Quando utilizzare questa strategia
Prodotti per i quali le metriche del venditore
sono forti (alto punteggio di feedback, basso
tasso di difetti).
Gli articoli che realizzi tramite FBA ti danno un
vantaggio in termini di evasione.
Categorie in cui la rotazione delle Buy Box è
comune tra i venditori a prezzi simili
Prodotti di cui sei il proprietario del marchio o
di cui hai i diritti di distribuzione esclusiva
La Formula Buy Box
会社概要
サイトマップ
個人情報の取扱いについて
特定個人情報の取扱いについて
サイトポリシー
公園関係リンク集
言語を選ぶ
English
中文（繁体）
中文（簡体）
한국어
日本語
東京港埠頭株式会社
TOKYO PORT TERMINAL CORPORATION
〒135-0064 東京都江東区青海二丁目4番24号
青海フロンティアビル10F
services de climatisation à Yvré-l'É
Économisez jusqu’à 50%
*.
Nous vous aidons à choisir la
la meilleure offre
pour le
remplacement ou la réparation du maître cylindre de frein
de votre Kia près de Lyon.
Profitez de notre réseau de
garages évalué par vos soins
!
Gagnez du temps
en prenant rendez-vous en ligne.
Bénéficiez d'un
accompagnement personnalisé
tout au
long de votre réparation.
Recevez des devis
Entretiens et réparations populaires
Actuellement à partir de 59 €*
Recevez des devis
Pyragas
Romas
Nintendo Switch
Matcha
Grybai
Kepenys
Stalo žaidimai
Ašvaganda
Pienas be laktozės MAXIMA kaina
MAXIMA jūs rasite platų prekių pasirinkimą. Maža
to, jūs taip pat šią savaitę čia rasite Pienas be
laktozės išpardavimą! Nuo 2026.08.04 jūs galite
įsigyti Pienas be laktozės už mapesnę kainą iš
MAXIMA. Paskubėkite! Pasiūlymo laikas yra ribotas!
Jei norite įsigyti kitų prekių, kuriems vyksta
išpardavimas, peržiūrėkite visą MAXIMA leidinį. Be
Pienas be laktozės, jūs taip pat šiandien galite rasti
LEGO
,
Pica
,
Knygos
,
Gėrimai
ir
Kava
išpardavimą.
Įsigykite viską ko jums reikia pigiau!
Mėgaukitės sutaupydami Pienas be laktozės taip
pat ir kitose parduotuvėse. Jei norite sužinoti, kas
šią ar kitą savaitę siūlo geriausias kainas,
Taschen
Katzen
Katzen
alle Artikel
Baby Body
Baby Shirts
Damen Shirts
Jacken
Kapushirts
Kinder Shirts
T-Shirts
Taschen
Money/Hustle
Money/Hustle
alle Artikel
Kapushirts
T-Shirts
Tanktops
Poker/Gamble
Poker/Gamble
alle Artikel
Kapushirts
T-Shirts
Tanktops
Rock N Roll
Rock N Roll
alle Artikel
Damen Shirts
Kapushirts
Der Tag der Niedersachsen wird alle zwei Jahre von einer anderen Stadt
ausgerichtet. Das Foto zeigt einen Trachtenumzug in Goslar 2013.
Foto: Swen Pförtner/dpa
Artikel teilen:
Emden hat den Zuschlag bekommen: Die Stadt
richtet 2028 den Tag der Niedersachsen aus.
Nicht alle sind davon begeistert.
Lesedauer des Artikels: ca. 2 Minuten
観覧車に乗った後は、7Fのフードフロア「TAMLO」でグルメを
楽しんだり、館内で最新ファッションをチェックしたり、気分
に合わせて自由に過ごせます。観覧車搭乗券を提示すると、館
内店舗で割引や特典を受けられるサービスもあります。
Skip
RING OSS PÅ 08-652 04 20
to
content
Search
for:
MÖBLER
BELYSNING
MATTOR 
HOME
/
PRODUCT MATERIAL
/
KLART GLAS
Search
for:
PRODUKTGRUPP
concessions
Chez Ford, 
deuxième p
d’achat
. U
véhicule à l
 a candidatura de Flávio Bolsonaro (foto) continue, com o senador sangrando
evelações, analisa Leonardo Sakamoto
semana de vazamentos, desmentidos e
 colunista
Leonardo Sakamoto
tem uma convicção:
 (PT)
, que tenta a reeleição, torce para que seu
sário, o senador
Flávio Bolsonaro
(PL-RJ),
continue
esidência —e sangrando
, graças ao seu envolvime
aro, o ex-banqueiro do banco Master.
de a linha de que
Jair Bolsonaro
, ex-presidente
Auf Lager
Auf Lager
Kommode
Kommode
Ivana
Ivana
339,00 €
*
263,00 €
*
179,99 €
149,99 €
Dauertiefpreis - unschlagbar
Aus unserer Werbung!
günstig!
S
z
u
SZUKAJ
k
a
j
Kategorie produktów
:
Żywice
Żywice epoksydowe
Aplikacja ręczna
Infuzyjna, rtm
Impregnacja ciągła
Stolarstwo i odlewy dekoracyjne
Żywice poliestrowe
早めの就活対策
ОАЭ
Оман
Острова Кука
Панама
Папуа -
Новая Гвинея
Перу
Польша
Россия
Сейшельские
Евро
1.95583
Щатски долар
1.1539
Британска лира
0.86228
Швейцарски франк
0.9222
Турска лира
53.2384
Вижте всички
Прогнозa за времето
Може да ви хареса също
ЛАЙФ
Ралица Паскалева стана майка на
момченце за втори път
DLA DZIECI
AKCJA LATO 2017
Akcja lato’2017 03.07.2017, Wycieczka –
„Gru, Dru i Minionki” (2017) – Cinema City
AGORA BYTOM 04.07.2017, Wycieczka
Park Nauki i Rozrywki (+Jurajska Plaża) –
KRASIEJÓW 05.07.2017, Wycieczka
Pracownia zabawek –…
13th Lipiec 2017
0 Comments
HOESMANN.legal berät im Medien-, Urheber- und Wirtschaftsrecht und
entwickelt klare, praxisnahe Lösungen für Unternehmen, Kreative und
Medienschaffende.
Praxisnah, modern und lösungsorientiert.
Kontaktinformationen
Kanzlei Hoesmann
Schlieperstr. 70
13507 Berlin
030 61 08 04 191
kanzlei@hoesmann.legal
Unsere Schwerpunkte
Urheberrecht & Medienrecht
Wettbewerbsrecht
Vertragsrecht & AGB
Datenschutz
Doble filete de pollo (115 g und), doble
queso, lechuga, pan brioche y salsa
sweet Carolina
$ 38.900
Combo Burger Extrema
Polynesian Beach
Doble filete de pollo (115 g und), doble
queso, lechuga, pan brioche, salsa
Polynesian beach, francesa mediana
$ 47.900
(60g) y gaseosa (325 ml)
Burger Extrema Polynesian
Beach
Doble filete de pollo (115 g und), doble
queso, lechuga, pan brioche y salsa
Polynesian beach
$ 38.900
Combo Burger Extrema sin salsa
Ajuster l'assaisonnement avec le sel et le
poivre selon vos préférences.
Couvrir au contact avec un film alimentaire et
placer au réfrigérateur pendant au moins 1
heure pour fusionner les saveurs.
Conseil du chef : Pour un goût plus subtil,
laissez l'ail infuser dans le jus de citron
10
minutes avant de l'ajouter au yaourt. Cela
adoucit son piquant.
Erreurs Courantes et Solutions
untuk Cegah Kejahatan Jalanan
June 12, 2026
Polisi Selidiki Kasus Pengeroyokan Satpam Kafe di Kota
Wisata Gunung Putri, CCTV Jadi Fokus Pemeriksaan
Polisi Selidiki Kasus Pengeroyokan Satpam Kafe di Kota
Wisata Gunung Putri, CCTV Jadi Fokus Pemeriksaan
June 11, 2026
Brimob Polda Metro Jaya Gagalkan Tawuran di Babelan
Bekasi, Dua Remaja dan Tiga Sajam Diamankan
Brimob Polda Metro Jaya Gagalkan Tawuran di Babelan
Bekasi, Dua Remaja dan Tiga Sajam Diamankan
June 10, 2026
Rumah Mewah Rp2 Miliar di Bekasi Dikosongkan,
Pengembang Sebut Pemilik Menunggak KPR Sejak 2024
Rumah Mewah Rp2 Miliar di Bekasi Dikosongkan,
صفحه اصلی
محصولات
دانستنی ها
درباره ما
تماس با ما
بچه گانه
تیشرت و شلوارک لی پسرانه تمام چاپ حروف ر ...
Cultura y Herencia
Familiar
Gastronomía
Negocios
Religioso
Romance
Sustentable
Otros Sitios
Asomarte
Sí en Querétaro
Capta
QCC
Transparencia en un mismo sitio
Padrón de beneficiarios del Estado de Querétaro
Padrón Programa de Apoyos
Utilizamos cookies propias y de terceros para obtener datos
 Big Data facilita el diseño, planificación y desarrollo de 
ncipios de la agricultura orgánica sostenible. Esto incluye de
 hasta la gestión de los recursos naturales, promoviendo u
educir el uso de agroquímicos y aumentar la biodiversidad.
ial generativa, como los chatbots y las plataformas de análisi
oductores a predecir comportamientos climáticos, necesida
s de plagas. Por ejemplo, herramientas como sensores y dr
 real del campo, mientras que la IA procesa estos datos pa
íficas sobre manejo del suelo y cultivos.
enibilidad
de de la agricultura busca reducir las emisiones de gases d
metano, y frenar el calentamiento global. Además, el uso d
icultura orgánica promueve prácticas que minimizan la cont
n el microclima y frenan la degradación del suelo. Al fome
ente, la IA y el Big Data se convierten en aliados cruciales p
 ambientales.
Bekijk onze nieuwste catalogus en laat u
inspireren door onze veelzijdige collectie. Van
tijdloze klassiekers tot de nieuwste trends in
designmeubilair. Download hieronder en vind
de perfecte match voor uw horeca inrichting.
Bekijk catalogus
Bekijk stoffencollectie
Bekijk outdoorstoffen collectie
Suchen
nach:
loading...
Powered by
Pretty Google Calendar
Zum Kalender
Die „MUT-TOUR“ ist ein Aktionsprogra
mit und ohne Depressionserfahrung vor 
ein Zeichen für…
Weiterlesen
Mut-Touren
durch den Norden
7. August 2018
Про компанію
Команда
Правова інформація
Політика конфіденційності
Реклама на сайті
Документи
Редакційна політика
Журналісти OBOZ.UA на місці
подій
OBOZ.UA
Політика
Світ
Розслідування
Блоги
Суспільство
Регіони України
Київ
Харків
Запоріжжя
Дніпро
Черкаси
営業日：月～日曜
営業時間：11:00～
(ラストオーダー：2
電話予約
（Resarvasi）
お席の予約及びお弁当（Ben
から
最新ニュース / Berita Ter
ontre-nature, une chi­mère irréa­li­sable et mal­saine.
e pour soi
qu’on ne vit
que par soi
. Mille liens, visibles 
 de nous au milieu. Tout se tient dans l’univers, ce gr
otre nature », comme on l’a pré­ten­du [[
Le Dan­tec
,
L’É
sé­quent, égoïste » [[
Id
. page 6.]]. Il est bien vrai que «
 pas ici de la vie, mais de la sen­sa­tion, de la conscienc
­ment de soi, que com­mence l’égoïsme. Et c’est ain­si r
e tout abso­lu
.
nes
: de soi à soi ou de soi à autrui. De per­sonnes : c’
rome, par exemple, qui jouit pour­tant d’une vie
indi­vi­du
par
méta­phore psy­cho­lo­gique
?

───

Brief:
Reproduce the material from its beginning through the line containing "Categorie in cui la rotazione delle Buy Box è", replacing "venditore" with "rivenditore" and leaving all other text unchanged.

Task response:
Quando utilizzare questa strategia
Prodotti per i quali le metriche del rivenditore
sono forti (alto punteggio di feedback, basso
tasso di difetti).
Gli articoli che realizzi tramite FBA ti danno un
vantaggio in termini di evasione.
Categorie in cui la rotazione delle Buy Box è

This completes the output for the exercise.